THE GRENADE was significantly heavier than it looked. This made it rather awkward for Joel2 to run with—especially given the grave reminders Pema had etched into his mind about what might happen if he dropped the thing. Its titanium trisulfide coating was smooth, almost gelatinous to the touch—in other words, dangerously slippery. The rain wasn’t helping matters.

He was careful to stay behind containers, duck around trucks, and crawl under conveyors. Anything that would give him cover. His path was wisely indirect, moving around rather than toward me. Finally he arrived behind Taraval’s crane. Thanks to me, the mad scientist was still expounding upon religious philosophy and historical precedent and justifications of things that “must be done.” It was all hogwash, but I made sure to maintain eye contact. Keep talking, crazyhead.

As Taraval continued his stupid soliloquy, Joel2 climbed one-handed up the ladder leading to the conductor’s cabin. Considering the metal rungs were slick with raindrops and he was carrying an untested weapon of mass destruction (though I did not realize it in that moment), it wasn’t just difficult—it was terrifying. Worse, I had to keep my eyes on Taraval, who was well into his rant now.

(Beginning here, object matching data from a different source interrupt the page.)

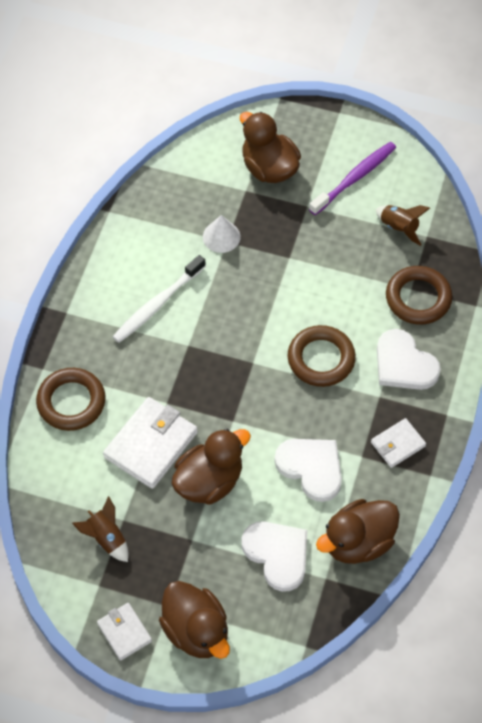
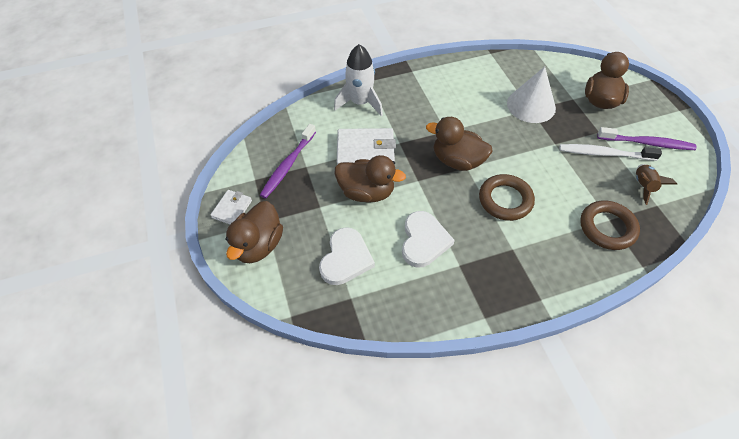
camera: 55 degrees right, 5 degrees down
(71, 402) = (360, 102): brown ring -> white rocket
(106, 538) = (288, 165): brown rocket -> purple toothbrush
(157, 304) = (457, 103): white toothbrush -> white toothbrush (604, 153)
(221, 236) = (531, 105): white cone -> white cone, size x1.73
(358, 542) = (393, 302): brown duck -> brown duck (457, 161)
(398, 444) = (488, 282): white wallet -> none
(404, 364) = (551, 249): white heart -> none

“If only people adhered to the fundamental tenets of human progress rather than the dogmatic commandments of the so-called arbiters of justice, the world would be a better place. But alas, pivotal deviations from standard operating procedure that pioneers such as Corina Shafer have cultivated are nowadays handled by fat-cat legislators and litigators. Innovation has been distilled to its least common revenue-generating denominator. Our generation has lost its spirit, and I have lost my patience, Mr. Byram.” Taraval turned back to the conductor’s console, tapping a few icons. “Sylvia, my dear, you’re up.” He raised the crane’s magnet then turned it off, hauling her body into the conductor’s booth. The magnet lowered again, until it was about halfway between me and the booth.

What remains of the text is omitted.